Now, I just need to do some laundry.

Friday, November 9, 2007

Wondering how far this will go

Since I posted my tiny rant, I have seen a ton of blog entires and comments around the blogosphere blasting anything coming from China. Maybe it's the fact that many people have either started planning or buying Christmas gifts, so toys are prominent on everyone's radar right now.

Today I got to wondering what the next step is and the possible next step scares me. I fear that the prejudice people are developing toward anything Chinese made will translate into a prejudice against the Chinese people and people of Chinese heritage. Maybe I'm being a bit paranoid, but it's a possibility. Think about it. After 9/11, *anyone* that looked remotely Middle Eastern faced some terrible instances of prejudice, even down to a couple of very sweet Indian girls in my high school English classes. A huge segment of our population were treated like scum because of the actions of a few people. In regards to the recalls, the vast majority of Chinese manufacturers who are doing things right are being tarred with the same brush used on the few that are doing dangerous things. Will our fear and suspicion extend beyond the manufacturing realm and change the way we treat the Chinese people?

**DATA FOR REVIEW:**
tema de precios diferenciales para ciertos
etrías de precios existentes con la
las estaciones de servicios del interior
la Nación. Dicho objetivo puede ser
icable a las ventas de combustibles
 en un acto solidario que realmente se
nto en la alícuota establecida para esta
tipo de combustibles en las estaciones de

**ACTIVITY:** Rewrite the blog post's passage starting at "Now, I just" and ending at "radar right now.", switching "Christmas gifts" to "holiday presents". Work only from the blog post above.

**EXERCISE SOLUTION:**
Now, I just need to do some laundry.

Friday, November 9, 2007

Wondering how far this will go

Since I posted my tiny rant, I have seen a ton of blog entires and comments around the blogosphere blasting anything coming from China. Maybe it's the fact that many people have either started planning or buying holiday presents, so toys are prominent on everyone's radar right now.